▸ What needs to be done
Please write the items from the start through the line that contains "It reads 14,cm" as a two-column CSV with the header text,answer and one row per item. Put each field in quotation marks and replace any line breaks with spaces.

● ● ●

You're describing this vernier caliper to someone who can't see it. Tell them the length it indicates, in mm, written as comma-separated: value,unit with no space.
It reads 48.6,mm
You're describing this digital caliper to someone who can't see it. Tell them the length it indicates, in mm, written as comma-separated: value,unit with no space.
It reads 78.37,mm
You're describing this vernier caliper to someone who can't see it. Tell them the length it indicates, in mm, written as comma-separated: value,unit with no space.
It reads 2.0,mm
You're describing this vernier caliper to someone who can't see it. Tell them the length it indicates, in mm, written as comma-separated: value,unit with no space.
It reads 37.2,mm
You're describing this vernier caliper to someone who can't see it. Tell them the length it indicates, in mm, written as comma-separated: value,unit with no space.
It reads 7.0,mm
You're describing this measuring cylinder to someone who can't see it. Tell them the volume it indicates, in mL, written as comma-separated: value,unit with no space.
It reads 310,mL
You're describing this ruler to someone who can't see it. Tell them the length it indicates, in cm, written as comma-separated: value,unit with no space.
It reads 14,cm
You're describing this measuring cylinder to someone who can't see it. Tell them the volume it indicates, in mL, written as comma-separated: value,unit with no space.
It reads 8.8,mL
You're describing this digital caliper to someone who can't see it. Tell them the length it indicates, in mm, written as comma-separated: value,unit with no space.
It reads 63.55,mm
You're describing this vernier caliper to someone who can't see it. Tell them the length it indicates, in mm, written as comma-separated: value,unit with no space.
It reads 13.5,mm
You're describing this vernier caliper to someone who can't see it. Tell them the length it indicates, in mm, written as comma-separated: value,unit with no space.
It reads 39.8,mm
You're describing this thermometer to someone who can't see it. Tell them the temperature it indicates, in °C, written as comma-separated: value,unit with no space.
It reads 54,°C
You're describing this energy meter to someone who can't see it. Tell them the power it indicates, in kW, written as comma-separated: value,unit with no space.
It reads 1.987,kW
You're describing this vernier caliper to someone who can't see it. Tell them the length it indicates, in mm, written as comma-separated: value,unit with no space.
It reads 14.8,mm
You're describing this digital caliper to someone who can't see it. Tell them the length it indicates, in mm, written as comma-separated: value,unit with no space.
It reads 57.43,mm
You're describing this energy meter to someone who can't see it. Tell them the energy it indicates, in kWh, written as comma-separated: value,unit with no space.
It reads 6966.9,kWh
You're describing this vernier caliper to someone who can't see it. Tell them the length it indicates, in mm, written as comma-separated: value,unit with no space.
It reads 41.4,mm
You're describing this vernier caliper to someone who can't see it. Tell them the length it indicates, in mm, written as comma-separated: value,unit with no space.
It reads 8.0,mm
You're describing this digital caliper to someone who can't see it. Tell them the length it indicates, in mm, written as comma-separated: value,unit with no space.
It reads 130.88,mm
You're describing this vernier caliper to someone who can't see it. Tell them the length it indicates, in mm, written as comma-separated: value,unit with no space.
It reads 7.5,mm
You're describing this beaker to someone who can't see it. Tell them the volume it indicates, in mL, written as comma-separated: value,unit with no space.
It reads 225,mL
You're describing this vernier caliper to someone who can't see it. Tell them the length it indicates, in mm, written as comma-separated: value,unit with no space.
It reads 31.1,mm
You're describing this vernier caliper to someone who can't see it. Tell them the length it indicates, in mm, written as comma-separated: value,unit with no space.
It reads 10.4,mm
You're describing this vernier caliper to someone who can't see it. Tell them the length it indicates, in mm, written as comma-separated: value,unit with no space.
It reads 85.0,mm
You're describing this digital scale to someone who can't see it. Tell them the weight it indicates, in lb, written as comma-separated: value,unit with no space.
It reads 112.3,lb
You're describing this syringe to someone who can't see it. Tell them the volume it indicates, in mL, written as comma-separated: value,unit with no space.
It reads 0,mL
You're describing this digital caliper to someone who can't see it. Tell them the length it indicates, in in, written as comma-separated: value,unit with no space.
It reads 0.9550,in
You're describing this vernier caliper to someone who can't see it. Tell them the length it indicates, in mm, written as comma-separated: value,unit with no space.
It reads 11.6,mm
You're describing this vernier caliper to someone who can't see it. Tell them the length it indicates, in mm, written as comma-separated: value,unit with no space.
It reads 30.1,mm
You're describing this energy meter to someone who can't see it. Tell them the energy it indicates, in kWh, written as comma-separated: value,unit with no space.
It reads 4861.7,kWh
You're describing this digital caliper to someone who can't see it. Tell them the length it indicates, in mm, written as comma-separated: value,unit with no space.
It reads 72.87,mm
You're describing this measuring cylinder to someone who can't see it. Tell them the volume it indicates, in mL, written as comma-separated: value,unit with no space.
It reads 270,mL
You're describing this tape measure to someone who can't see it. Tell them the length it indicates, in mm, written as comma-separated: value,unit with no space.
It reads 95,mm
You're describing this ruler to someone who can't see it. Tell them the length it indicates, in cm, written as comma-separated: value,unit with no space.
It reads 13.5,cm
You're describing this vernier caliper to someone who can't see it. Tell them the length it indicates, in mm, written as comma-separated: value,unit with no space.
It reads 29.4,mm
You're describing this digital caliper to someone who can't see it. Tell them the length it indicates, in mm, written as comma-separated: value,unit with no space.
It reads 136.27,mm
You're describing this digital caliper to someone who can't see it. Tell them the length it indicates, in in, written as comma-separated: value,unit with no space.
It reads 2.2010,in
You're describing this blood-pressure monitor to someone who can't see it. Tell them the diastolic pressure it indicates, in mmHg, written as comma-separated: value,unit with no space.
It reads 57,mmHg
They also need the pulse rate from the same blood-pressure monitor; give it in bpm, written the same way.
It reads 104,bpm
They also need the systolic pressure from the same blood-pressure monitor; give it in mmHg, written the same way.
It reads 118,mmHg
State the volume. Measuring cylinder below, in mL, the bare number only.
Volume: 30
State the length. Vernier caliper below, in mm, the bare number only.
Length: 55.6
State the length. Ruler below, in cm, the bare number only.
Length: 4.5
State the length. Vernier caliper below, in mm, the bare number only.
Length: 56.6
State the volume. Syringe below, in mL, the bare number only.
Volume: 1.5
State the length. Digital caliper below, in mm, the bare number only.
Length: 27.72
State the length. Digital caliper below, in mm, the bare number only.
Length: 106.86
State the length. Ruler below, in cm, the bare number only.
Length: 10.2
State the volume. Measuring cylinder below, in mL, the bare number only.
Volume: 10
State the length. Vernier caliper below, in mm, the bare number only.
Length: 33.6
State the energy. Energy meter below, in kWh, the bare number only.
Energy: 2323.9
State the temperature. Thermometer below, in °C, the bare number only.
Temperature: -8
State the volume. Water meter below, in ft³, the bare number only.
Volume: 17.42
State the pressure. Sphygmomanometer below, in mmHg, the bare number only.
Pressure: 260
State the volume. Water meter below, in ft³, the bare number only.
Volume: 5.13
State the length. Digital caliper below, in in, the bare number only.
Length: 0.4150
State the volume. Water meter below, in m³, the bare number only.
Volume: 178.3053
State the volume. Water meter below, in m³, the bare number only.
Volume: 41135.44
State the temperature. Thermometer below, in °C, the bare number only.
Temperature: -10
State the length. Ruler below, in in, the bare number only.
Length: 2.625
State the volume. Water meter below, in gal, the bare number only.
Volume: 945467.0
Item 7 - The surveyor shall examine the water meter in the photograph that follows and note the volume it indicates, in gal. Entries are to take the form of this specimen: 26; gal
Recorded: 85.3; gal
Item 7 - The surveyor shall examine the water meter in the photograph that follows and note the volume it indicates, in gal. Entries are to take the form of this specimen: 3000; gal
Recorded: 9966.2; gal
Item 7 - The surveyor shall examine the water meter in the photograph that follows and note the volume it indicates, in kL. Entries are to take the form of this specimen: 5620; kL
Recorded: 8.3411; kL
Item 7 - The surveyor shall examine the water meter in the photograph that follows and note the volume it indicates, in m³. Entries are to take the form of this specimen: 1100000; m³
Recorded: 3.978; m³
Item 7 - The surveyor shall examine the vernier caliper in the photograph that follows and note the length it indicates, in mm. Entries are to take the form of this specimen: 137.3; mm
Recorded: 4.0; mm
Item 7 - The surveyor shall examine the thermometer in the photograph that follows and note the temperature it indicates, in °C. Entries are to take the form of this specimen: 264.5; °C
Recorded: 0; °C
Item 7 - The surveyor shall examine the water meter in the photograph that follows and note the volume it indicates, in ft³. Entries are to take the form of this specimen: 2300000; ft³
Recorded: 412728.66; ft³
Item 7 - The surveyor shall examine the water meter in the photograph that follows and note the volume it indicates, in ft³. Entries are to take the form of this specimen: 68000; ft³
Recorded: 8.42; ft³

● ● ●

▸ Response below
text,answer
"You're describing this vernier caliper to someone who can't see it. Tell them the length it indicates, in mm, written as comma-separated: value,unit with no space. It reads","48.6,mm"
"You're describing this digital caliper to someone who can't see it. Tell them the length it indicates, in mm, written as comma-separated: value,unit with no space. It reads","78.37,mm"
"You're describing this vernier caliper to someone who can't see it. Tell them the length it indicates, in mm, written as comma-separated: value,unit with no space. It reads","2.0,mm"
"You're describing this vernier caliper to someone who can't see it. Tell them the length it indicates, in mm, written as comma-separated: value,unit with no space. It reads","37.2,mm"
"You're describing this vernier caliper to someone who can't see it. Tell them the length it indicates, in mm, written as comma-separated: value,unit with no space. It reads","7.0,mm"
"You're describing this measuring cylinder to someone who can't see it. Tell them the volume it indicates, in mL, written as comma-separated: value,unit with no space. It reads","310,mL"
"You're describing this ruler to someone who can't see it. Tell them the length it indicates, in cm, written as comma-separated: value,unit with no space. It reads","14,cm"